The first term simply gives the probability that the mediator observed $\theta$.

For the second term, note that it is proportional to the conditional probability of the other players being of type $t_{-i}$ when you are of type $t_i$ since $\pi(t_{-i}|t_i,\theta)=\frac{\pi(t_i,t_{-i}|\theta)}{\sum_{t_{-i}}\pi(t_i,t_{-i}|\theta)}$.

Similarly for the third term, you probably expected there to see the conditional probability $\sigma(a_{-i}|a_i,t_i,t_{-i},\theta)$, but this term is proportional to $\sigma(a_i, a_{-i}|t_i,t_{-i},\theta)$.
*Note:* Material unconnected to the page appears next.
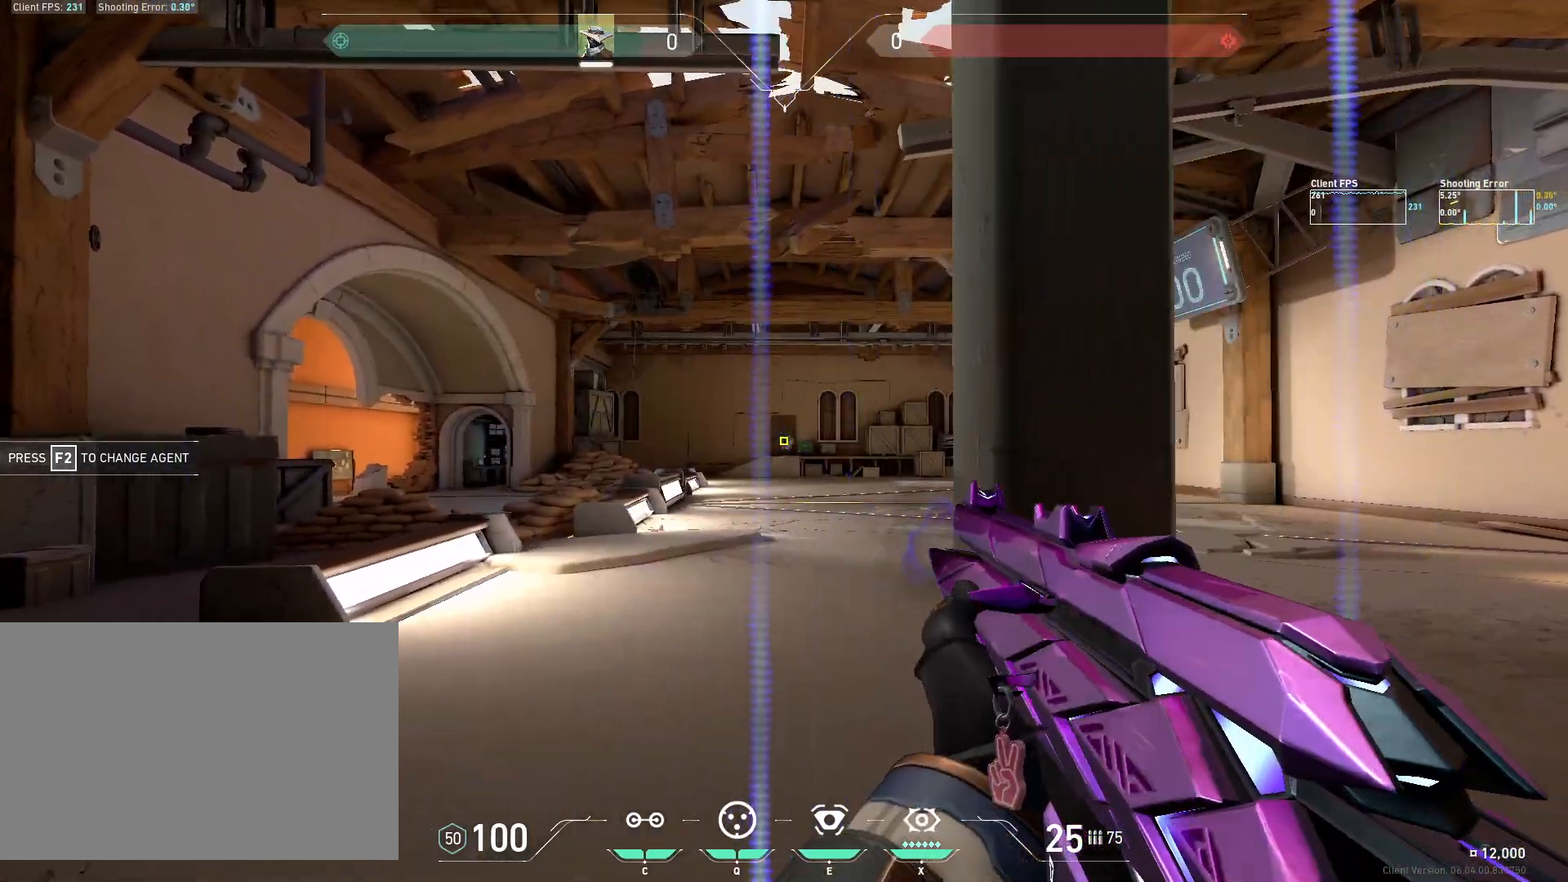
{"keys": ["a"], "mouse": [], "events": [[200, "d", "up"], [333, "mouse_left", "down"], [383, "a", "down"], [467, "mouse_left", "up"]]}
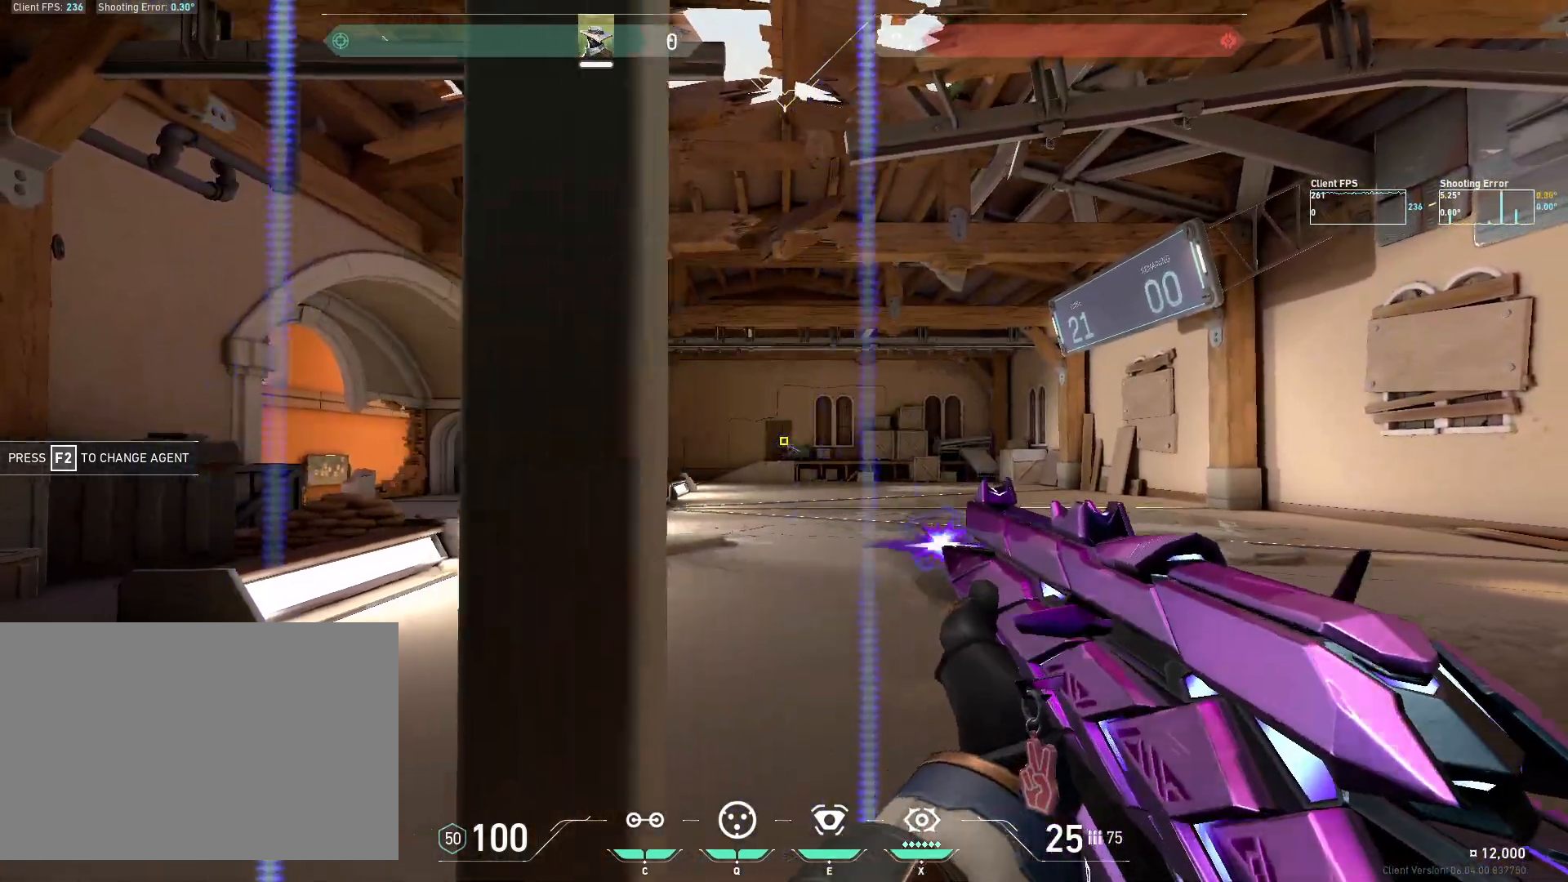
{"keys": ["d"], "mouse": [], "events": [[217, "a", "up"], [350, "mouse_left", "down"], [417, "d", "down"], [467, "mouse_left", "up"]]}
Technically speaking the agent should multiply his payoff by the probability that others play $a_{-i}$, are of type $t_{-i}$ and the state is $\theta$ conditional on being told to play $a_i$ when being of type $t_i$, so the LHS should read:

$$\sum_{a_{-i}\in A_{-i}, t_{-i}\in T_{-i}, \theta\in\Theta}u_i((a_i,a_{-i}),\theta) \frac{\sigma((a_i,a_{-i})|(t_i,t_{-i}),\theta)\pi((t_i,t_{-i})|\theta)\psi(\theta)}{\sum_{a'_{-i}\in A_{-i}, t'_{-i}\in T_{-i}, \theta'\in\Theta}\sigma((a_i,a'_{-i})|(t_i,t'_{-i}),\theta')\pi((t_i,t'_{-i})|\theta')\psi(\theta')}$$

And the RHS will be identical except for replacing $a_i$ with $\tilde a_i$ in the utility function. Clearly, the denominator is constant over the sum and so can be simplified.

Note: In previous versions on the paper the authors were more explicit about this derivation.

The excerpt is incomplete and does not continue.